Untitled by Sam Francis

What is beauty?

Don't worry, I'm not going to try and answer that now. It's a beautiful summer day, and I'm walking through American Art looking at art, and watching people as they look at art, and trying to hear a little bit about what they say to each other about what they're seeing.

To me, somehow it all comes down to beauty--the colors the painter chooses to use, as well as his or her stroke and touch. Does similar beauty exist in the video artist's screen or the sculptor's compliant metal? Beauty seems to be everywhere, from the quiet white notes of a Sam Francis painting to the operatic, sweeping compositions of Albert Bierstadt.

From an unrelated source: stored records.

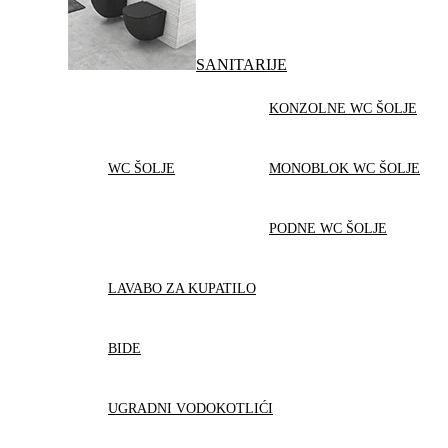
SANITARIJE
KONZOLNE WC ŠOLJE
WC ŠOLJE
MONOBLOK WC ŠOLJE
PODNE WC ŠOLJE
LAVABO ZA KUPATILO
BIDE
UGRADNI VODOKOTLIĆI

I also find beauty in the way people look at the art, and especially when they look at each other right after that. With or without words, art brings us to different conversations and different ways of seeing things.

Posted by Howard on July 27, 2009 in American Art Everywhere, Seeing Things


Beauty indeed is in the eye of the beholder. Patterns of beauty are easy to identify. It's the consistency in an artist that I look for.

When I first began to study art, I was primarily interested in art as social commentary and beauty was a secondary consideration. So what I enjoyed reading most in Howard's observations was his fresh perspective of finding beauty in the way people look at art and how they see each other after that.

NCorral, that's a great point. Thank you.

I spent many years studying art and still place a lot of my own value in what the art is trying to tell us and what point it is making, without any regards to beauty. I am finding that I struggle now between life in and out of the art world. I seem to have to live in one or the other, but can't live in both at the same time with the people that I work and spend time with. Outside of the academic art world, in the world I share with my community, though, I think beauty is the art and surroundings that make us happy.

Art can tell us a lot and everyone can see art different from the other. This is the beautiful thing about art.